Pilot scheme using AI could transform cervical cancer screening
Image credit: Noipornpan/Dreamstime
A hospital in Scotland is piloting technology using artificial intelligence (AI) and advanced imaging in the hope that it will improve the early diagnosis of cervical cancer.
University Hospital Monklands in Airdrie said it has become the first hospital in the UK and one of the first in the world to pilot the technology as part of its cervical screening programme.
According to health experts, the new technology could help to ensure earlier detection of pre-cancerous cells and cancer cells and has the potential to save lives.
The pilot is using a digital cytology system, the Genius Digital Diagnostics System, from women’s health company Hologic. This will create digital images of cervical smear slides from samples that have tested positive for human papilloma virus (HPV).
Screeners can rapidly review these images of test slides using an advanced algorithm, which assesses the cervical cells in the sample and provides the screener with an image gallery of the most diagnostically relevant cells. This helps medical experts more rapidly identify and accurately diagnose abnormalities, as they have fewer cells to analyse.
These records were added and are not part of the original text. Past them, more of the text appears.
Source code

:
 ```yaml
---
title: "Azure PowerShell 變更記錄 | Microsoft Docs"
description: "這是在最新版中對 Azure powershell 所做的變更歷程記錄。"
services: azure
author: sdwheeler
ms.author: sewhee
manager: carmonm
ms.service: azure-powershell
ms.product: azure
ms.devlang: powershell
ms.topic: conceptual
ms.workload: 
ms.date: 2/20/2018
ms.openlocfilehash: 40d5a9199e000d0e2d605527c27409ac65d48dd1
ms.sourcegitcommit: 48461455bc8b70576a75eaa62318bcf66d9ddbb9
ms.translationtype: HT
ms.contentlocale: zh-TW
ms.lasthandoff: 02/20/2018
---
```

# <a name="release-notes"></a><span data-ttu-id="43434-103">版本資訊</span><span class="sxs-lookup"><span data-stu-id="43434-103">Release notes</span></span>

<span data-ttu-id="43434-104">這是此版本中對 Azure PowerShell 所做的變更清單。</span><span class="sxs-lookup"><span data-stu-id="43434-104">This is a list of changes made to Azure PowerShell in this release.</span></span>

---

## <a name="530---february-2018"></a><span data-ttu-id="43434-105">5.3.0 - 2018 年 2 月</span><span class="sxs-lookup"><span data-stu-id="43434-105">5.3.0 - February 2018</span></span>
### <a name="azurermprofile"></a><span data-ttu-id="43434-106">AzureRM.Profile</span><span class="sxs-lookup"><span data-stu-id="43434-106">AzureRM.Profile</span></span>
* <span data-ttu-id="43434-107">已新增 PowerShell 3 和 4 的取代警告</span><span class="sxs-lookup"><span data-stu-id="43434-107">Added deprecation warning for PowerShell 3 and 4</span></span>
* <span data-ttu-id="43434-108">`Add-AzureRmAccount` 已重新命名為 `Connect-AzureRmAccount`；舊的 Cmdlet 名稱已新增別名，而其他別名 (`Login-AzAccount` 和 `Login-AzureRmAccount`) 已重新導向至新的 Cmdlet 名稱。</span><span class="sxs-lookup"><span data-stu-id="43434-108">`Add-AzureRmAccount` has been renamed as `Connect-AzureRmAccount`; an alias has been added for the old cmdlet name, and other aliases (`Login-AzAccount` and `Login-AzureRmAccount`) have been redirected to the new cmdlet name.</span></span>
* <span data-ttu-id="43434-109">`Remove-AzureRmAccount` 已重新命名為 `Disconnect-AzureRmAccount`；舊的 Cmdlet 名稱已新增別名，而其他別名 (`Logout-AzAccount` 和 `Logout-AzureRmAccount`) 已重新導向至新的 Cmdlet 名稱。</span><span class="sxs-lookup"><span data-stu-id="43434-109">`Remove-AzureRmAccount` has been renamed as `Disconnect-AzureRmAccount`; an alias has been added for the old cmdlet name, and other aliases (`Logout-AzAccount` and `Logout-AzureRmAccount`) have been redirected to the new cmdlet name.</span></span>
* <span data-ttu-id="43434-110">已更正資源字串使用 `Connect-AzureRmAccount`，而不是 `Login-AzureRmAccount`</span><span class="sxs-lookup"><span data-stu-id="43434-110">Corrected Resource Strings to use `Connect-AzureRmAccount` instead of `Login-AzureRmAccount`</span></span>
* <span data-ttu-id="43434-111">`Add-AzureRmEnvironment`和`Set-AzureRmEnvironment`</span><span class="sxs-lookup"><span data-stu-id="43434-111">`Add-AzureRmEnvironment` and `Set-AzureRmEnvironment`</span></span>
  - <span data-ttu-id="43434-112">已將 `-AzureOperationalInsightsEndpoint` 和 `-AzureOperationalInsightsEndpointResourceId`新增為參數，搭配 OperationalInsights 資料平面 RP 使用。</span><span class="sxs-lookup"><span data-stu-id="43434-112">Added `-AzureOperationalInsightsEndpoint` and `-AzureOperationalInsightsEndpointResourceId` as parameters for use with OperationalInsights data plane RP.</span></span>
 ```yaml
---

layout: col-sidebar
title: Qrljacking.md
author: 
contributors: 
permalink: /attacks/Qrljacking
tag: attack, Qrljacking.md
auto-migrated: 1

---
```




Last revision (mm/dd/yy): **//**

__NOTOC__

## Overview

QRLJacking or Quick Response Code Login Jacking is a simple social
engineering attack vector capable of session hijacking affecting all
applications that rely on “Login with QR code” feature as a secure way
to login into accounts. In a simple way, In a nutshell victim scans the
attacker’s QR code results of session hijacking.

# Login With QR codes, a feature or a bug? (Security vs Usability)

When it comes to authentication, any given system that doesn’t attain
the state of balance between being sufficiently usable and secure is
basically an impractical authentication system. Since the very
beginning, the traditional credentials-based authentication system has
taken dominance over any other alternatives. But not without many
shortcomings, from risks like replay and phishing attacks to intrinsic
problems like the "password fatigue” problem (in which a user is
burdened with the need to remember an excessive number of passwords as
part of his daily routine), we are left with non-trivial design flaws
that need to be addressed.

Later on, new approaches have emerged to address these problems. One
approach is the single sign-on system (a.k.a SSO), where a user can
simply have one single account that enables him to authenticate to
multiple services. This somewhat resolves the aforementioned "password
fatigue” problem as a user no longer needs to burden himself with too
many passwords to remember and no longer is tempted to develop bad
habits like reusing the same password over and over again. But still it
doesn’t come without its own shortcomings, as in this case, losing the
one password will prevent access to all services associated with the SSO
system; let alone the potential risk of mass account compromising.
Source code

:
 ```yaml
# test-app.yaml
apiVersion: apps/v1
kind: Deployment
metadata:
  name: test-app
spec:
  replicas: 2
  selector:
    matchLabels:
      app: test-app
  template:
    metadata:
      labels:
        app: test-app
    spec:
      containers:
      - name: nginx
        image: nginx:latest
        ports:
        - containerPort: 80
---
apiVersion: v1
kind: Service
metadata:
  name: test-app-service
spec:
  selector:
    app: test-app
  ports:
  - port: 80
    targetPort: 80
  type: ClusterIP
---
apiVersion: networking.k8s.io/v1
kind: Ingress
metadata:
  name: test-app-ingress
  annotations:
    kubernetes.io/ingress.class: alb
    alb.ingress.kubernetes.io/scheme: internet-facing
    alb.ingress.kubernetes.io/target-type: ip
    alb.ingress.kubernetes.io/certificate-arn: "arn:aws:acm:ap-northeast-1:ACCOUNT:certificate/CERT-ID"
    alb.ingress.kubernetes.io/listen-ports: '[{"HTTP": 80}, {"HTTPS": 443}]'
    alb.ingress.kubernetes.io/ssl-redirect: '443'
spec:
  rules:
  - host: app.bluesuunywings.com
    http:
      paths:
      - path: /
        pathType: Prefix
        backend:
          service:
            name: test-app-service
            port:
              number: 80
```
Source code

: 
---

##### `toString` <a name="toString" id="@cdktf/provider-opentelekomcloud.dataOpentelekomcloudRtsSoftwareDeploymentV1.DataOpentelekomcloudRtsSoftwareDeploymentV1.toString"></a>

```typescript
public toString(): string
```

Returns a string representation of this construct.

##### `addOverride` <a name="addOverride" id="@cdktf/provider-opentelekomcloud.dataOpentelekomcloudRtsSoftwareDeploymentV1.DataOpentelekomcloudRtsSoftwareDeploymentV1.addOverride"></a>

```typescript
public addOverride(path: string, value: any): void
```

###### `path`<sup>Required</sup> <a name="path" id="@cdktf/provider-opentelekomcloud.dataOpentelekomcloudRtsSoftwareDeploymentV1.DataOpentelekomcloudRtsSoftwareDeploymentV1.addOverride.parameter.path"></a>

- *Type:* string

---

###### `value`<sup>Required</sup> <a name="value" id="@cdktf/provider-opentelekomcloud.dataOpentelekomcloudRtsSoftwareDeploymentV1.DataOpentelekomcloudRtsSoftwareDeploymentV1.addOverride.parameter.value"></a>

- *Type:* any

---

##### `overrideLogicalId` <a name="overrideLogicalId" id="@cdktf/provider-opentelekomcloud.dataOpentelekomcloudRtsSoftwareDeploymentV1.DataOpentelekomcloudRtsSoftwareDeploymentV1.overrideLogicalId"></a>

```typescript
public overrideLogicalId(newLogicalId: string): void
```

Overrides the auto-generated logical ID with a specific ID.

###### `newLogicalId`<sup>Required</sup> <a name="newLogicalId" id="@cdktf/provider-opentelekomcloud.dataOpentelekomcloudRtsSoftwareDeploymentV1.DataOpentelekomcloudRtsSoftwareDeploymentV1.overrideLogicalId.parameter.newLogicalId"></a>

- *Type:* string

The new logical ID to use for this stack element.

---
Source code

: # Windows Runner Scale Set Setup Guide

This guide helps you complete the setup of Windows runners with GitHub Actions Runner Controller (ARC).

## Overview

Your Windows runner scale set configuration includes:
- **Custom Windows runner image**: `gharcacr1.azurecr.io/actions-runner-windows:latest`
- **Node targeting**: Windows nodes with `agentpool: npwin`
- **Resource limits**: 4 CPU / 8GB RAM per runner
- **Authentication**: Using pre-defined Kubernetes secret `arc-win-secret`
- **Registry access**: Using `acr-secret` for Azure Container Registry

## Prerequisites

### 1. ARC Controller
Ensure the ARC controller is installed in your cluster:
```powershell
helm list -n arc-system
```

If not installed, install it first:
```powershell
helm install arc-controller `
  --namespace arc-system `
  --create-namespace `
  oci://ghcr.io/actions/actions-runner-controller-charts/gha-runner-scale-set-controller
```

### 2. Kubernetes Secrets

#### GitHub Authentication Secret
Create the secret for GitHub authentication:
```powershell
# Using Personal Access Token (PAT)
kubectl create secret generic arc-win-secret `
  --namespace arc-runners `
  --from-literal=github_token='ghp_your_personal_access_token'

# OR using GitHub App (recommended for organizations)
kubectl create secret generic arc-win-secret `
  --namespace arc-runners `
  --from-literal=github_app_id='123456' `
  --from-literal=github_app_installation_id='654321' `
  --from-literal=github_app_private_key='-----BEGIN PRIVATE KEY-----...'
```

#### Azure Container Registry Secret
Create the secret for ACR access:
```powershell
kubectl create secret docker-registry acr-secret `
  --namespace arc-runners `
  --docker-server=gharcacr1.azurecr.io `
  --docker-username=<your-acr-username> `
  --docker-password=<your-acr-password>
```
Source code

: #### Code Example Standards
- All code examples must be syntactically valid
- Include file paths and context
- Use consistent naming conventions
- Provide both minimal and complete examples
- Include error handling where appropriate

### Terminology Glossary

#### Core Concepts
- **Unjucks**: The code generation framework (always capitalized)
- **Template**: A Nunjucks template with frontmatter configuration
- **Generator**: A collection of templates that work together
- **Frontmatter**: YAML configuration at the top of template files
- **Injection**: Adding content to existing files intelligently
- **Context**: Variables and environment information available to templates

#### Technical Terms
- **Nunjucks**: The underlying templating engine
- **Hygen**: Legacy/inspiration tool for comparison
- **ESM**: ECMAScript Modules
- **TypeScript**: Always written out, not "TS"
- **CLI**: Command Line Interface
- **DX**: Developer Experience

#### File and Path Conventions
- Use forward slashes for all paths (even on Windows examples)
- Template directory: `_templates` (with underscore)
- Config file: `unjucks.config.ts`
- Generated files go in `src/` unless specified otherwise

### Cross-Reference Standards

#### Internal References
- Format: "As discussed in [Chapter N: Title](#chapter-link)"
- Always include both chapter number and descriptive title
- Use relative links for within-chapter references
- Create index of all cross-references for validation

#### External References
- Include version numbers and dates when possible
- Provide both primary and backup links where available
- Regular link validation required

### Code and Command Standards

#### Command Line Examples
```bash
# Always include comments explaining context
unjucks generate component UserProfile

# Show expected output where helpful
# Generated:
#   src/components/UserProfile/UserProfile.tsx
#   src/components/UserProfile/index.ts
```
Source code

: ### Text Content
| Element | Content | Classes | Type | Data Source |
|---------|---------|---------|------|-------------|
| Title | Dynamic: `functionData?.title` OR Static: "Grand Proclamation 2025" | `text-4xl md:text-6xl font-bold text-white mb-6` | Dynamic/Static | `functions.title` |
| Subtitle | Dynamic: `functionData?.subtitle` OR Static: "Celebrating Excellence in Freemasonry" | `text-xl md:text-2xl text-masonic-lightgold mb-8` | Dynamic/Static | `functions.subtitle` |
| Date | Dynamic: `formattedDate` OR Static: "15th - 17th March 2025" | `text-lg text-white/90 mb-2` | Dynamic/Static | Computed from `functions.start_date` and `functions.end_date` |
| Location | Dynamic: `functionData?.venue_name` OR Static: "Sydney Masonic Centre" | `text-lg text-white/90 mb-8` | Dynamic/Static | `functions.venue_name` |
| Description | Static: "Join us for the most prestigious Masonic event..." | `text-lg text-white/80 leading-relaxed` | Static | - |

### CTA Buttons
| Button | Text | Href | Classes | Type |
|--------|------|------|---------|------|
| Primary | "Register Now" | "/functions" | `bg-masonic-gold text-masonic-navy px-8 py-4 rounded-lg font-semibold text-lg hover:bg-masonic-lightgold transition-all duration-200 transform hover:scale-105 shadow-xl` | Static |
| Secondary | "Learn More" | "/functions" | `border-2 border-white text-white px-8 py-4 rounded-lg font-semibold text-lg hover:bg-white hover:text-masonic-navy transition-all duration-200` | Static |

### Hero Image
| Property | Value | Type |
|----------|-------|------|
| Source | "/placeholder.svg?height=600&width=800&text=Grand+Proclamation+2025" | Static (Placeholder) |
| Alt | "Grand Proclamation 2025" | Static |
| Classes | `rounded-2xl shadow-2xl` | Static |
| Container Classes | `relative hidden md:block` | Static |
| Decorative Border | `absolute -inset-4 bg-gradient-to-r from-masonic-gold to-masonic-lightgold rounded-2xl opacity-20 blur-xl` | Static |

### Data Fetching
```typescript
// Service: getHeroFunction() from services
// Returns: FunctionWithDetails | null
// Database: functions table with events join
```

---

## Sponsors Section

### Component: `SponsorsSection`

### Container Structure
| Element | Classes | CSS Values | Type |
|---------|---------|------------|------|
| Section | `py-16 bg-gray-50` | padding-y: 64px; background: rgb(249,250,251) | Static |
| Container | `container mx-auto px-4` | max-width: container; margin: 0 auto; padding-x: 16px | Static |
Allan Wilson, a consultant biomedical scientist at NHS Lanarkshire, who is leading the pilot, said: “Looking for abnormal cells is like trying to find a needle in a haystack because sometimes there are only around 50 abnormal cervical cells in a sample that may contain 15,000 normal cells.
“This pilot with Hologic has shown how digital cytology can revolutionise our analysis process in our cervical screening programme.”
According to Wilson, preliminary results from the pilot are promising, and the team at the hospital has increased capacity by around 25 per cent in slide assessment and improved analysis turnaround times.
The pilot has also allowed for screeners to dedicate more time to training on the latest technologies and dealing with difficult-to-diagnose cases.
“We are now undertaking a retrospective study, using the digital cytology system to test its performance against previous known results,” he explained. “This will then provide the clinical data to make a recommendation on the use of digital cytology in the cervical screening programme in Scotland.”
Wilson hopes that through AI and digital diagnostics, they have the potential to improve outcomes for women not only in Scotland but around the world.
In the UK, over 3,000 women are diagnosed with cervical cancer each year, with six women diagnosed in Scotland every week, according to data from Jo’s Cervical Cancer Trust.
Samantha Dixon, chief executive of Jo’s Cervical Cancer Trust, said: “Catching cervical cell changes means doctors can treat patients to prevent them from developing into cervical cancer.
“The earlier we diagnose them; the less invasive treatment might be. Anything that improves or speeds up this process, which could improve, outcomes for women and people with a cervix is a hugely positive thing which we want to see explored fully.”
Tim Simpson, general manager of Hologic UK & Ireland, said: “Digital cytology has a key role to play in ensuring experts pick up pre-cancerous cells early and treated so fewer women develop cervical cancer. Our goal is to help create a world where no woman dies from cervical cancer.”